There hasn't been a whole lot to cheer about in recent weeks for the fiercely loyal fans of the Maryland men's basketball team, who saw their Terps lose four of six to close out the regular season before falling to Michigan State, 64-61, in the Big Ten tournament semifinals March 12.
Come to think of it, pleasant March memories have been few and far between for too long in Terrapin Nation.
Last season's NCAA tournament appearance was the first for Maryland since 2010 and the first for head coach Mark Turgeon since arriving in College Park in 2011. That campaign, which ended in a devastating fashion against West Virginia, marked the fifth straight time the Terps have lost in the second round going back to 2004. They were a four seed on four of those occasions, and they enter the 2016 NCAA tournament as a five seed.
Of course, that was all preceded by the golden era of Maryland basketball, a time defined by big shots and Final Fours. Former head coach Gary Williams led the Terps to 11 straight tourney appearances from 1994-2004, highlighted by the run to the 2002 national championship, the lone title in program history. Maryland was a second weekend staple in those days, advancing to the Sweet 16 in five of six years between 1998 and 2003.
It is that type of dominant era that the Terrapin faithful were undoubtedly hoping had returned earlier this season when they saw their team near the top of the polls for the first time in a decade. It is those fond memories that they're hoping to relive. So, for a moment, forget that the Terps limped to the finish line this season, and let's revisit that former time in hopes they can do it again.

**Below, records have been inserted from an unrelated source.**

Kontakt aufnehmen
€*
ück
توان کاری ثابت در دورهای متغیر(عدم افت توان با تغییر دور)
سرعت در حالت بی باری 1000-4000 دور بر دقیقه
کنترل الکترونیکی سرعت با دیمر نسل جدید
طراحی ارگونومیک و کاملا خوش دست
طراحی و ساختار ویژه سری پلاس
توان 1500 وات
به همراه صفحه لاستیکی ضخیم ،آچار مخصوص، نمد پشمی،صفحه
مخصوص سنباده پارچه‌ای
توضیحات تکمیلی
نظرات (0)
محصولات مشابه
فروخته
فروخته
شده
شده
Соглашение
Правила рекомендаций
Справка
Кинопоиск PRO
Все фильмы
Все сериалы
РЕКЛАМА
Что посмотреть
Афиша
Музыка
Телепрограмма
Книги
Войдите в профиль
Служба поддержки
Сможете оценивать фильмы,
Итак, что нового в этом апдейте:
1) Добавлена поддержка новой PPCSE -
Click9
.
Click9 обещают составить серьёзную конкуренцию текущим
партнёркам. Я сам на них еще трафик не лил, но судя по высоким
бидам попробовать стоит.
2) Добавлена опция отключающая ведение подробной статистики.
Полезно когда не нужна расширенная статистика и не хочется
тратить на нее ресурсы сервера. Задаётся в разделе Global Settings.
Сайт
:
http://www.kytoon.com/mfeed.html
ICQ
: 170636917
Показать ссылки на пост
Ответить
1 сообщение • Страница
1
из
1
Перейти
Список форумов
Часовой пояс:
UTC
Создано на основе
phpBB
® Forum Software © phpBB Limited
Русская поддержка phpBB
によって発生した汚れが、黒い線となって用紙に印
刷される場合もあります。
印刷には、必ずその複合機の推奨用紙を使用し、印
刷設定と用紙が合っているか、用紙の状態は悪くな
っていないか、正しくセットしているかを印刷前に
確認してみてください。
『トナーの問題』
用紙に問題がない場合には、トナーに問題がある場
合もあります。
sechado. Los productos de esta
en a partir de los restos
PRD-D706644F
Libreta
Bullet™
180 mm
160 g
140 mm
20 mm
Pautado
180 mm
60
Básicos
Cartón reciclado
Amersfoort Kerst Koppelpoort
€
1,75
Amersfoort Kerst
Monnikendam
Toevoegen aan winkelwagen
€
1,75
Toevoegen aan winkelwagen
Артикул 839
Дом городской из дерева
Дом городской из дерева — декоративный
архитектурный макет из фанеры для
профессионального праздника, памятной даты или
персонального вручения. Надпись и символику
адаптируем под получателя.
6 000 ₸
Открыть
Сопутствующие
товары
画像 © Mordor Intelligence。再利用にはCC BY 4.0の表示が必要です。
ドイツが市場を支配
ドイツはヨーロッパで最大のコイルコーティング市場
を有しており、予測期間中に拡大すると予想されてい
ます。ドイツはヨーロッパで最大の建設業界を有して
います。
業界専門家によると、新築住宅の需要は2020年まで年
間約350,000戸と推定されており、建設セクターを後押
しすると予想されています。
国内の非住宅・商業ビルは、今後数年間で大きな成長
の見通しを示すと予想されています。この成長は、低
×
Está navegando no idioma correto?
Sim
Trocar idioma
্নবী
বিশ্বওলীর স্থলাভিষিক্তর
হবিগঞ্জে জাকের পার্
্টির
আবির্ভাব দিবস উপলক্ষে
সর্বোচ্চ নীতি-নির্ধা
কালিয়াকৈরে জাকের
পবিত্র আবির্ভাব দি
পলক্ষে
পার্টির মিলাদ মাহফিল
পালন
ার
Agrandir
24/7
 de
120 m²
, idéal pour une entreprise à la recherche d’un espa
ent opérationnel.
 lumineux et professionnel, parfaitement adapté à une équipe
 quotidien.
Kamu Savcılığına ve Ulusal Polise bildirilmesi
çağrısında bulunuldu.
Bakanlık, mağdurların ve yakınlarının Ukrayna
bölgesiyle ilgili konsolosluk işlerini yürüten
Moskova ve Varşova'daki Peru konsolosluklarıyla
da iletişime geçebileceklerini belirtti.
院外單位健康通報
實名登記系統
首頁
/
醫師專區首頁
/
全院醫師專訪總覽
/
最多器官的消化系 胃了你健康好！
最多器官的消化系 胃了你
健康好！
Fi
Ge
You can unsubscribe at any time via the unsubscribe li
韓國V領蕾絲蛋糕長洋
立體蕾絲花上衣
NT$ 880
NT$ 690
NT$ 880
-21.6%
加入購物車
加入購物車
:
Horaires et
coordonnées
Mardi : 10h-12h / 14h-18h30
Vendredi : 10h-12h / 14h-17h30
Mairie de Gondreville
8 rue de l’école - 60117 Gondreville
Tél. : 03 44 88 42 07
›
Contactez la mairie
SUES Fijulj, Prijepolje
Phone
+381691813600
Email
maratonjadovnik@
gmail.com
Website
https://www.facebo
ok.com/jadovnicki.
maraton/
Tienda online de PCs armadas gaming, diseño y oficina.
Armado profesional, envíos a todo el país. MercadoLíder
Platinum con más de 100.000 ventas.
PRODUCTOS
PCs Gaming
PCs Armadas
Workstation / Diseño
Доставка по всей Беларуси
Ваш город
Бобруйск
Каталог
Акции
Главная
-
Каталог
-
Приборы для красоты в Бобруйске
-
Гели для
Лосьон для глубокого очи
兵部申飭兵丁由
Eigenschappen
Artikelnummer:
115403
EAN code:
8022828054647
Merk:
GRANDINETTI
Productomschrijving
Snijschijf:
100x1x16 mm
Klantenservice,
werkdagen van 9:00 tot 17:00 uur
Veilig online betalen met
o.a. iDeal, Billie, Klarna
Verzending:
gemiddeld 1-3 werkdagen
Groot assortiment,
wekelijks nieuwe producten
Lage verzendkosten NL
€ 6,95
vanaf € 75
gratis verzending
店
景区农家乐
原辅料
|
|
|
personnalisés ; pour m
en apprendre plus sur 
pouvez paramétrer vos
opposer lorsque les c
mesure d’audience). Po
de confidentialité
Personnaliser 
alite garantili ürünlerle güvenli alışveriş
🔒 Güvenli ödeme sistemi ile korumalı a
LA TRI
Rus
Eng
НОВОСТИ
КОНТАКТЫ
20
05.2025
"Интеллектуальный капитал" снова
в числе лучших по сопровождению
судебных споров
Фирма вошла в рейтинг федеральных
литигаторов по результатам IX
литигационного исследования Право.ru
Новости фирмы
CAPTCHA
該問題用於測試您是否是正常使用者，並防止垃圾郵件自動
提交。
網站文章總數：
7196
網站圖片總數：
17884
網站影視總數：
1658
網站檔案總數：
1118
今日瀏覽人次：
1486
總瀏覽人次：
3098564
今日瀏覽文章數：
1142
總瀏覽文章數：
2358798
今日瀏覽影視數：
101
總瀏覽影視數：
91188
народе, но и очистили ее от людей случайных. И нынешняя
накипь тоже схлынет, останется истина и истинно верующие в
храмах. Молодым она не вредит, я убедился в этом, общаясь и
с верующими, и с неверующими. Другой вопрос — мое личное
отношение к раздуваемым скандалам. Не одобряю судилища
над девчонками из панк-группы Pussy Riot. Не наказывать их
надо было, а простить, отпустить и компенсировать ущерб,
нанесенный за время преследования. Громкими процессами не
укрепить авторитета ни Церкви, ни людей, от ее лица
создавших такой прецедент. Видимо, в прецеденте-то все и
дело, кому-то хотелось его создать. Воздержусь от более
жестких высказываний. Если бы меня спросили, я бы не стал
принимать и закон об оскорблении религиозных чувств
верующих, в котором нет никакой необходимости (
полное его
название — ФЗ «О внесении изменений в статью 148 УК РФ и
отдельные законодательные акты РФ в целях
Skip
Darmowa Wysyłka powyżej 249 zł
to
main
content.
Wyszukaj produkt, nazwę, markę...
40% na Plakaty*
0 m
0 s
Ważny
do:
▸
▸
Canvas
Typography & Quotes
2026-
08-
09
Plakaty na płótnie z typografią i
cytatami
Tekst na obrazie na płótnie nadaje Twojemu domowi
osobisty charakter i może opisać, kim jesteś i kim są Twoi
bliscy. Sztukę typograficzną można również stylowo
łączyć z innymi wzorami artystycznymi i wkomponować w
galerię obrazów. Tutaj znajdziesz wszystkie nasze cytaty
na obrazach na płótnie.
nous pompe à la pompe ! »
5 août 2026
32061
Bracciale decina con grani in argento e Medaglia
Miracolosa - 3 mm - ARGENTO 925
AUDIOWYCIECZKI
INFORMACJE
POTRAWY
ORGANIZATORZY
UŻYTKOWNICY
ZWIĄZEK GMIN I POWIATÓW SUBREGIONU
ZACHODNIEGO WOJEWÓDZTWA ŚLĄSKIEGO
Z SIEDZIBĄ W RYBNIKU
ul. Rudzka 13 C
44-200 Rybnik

Here are Maryland's top five all-time performers in NCAA tournament play:
Juan Dixon, 2002
Dixon, currently a Terps assistant under Turgeon, is the definition of Maryland royalty, thanks to his legendary performance in the 2002 NCAAs. He led the Terps to the only national title in program history, scoring 155 points (25.8 per game) in the six wins on 52-of-96 shooting. He hit 10 shots during four different tournament games and made a total of 22 3-pointers en route to the hardware as the Final Four's Most Outstanding Player.
Lonny Baxter, 2001
While Dixon ultimately shined the brightest, it was actually Baxter that took home the regional MVP award during each of Maryland's two trips to the Final Four. Baxter keyed Maryland's first voyage to the national semifinals in 2001, when he piled up 69 points and 34 rebounds during wins against Georgia State, Georgetown and Stanford. He wasn't too shabby a year later, either, averaging 15.6 points and 8.5 rebounds per game during Maryland's title run.
Drew Nicholas, 2003
You knew this one was coming. The sixth-seeded Terps were on the ropes during the first round against UNC Wilmington only a year after winning it all. Down a point with five seconds left, Maryland's Nicholas took an inbounds pass and dribbled it the length of the court before swishing an off-balance 3-pointer as time expired. Nicholas, then a senior, sprinted directly to the locker room and into the hearts of Maryland fans everywhere. He scored 57 points in three games before the Terps lost in the Sweet 16.
Joe Smith, 1995
It is truly a shame Smith's brilliance was on display for only six NCAA tournament games. His line in Maryland's 82-68 second-round victory against Texas in 1995 looks like it came straight out of a video game. The 6-foot-10 center scored 31 points on 10-of-17 shooting to go with seven blocks, four steals and -- wait for it -- 21 rebounds. His career scoring average of 20.8 points per game in the tournament is second in program history and a big reason he'd eventually become the No. 1 overall pick during the 1995 NBA Draft.
Steve Blake, 2000-03
With all due respect to the late Len Bias, no list of Maryland March performers is complete without Blake. The point guard's 97 career assists in the NCAAs is by far the most in Maryland history, and he trails only Dixon in all-time steals (27). His numbers are respectable but not flashy -- he averaged 7.6 points and 6.1 assists during 16 career tournament games. But as usual, most of Blake's contributions won't show up in a box score, like his leadership. Maybe that is why he's the only player on this list still playing in the NBA.